The Jamaicans will be missing from the men's 4x400 after failing to qualify but the United States, seeking an eighth successive win in the event, are not as strong as usual and face a real battle to keep their streak alive.
They would have no chance at all but for Manteo Mitchell, who astonishingly secured a place in the final for his team by running through the pain of a broken leg.
Friday also sees medals on offer in the women's 1,500 meters, women's hammer and men's pole vault, while the heats of the men's 4x100 relay should give the fans plenty of excitement.
Thursday's sellout audience of 80,000 audience in the athletics stadium were given the rare treat of a world record in a middle distance final, as Kenya's David Rudisha became the first man to break one minute 41 seconds.
"I had no doubt about winning, but I was waiting for perfect conditions to break the record," he said, suggesting he might go even faster later in the season if conditions were right.
World record holder Ashton Eaton of the United States won the decathlon, comfortably ahead of compatriot Troy Hardee, and the Czech Barbora Spotakova claimed the women's javelin gold.
There was another American one-two in the triple jump, where world champion Christian Taylor produced this year's biggest leap to take gold ahead of Will Claye.

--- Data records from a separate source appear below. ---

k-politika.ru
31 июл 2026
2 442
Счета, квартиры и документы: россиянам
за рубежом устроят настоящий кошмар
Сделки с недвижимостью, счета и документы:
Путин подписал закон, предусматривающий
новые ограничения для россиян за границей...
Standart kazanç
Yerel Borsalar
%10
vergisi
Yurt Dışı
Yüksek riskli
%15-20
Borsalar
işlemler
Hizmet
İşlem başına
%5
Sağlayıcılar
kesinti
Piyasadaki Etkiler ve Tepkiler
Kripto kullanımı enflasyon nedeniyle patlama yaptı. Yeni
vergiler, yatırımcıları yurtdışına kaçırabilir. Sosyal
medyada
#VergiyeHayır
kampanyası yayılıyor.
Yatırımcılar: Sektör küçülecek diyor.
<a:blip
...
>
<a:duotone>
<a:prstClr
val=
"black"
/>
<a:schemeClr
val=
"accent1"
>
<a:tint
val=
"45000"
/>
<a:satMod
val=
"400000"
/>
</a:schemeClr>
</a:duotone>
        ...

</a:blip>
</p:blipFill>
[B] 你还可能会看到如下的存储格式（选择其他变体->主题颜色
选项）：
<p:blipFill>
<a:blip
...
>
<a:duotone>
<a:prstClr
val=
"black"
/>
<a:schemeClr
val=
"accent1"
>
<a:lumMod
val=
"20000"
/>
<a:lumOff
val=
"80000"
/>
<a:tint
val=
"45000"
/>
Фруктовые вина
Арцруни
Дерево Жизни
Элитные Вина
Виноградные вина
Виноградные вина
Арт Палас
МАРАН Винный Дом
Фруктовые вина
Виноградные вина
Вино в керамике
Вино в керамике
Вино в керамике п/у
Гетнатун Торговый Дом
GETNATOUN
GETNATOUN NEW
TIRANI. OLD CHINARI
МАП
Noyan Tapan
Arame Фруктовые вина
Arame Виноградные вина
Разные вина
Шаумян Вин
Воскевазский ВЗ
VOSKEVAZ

At Wembley, in the women's soccer final, two goals from midfielder Carli Lloyd ensured that the Americans avenged their defeat by Japan in last year's World Cup final. The 80,000 crowd was the biggest for a women's Olympic soccer match.
The U.S. also won their first women's water polo gold, beating Spain 8-5 in the final.
WOMEN'S BASKETBALL
By the end of the day, the United States were on top of the medals table with 39 golds ahead of China on 37.
Saturday's women's basketball final will be contested by France and the U.S., who have not lost at the Games in 20 years, after they beat Russia and Australia respectively.
Three golds for the host nation Britain on Thursday - one for Adams with the other two in taekwondo and individual equestrian dressage - kept them in third place.
With 25 golds, they have already gone six better than in Beijing in 2008.
But Britain's men's field hockey hopes were dashed when the team were crushed 9-2 by the Netherlands in their semi-final. In the final, the Dutch will play the title holders Germany, who beat world champions Australia 4-2.
Across Afghanistan, people put aside war worries to crowd around televisions and even into cafes normally closed for the fasting month of Ramadan to cheer on taekwondo fighter Rohullah Nikpai, their country's first and only Olympic medalist.
Nikpai won bronze in the men's featherweight category in 2008, and rewarded the home fans by repeating the feat in London.
Germans Julius Brink and Jonas Reckermann became the first European team to claim men's beach volleyball gold by beating Brazilians Emanuel Rego and Alison Cerutti in three sets.
Belgian track cyclist Gijs Van Hoecke was sent home from the Games after photographs appeared in British newspapers of him apparently drunk and being carried into a taxi after a night out in London.
In a doping case dating back to 2004, American time-trial cyclist Tyler Hamilton will officially be stripped of his Athens Olympic gold medal on Friday after he admitted to doping, a source at the International Olympic Committee (IOC) said.
Retired Russian Viatcheslav Ekimov will move up to gold.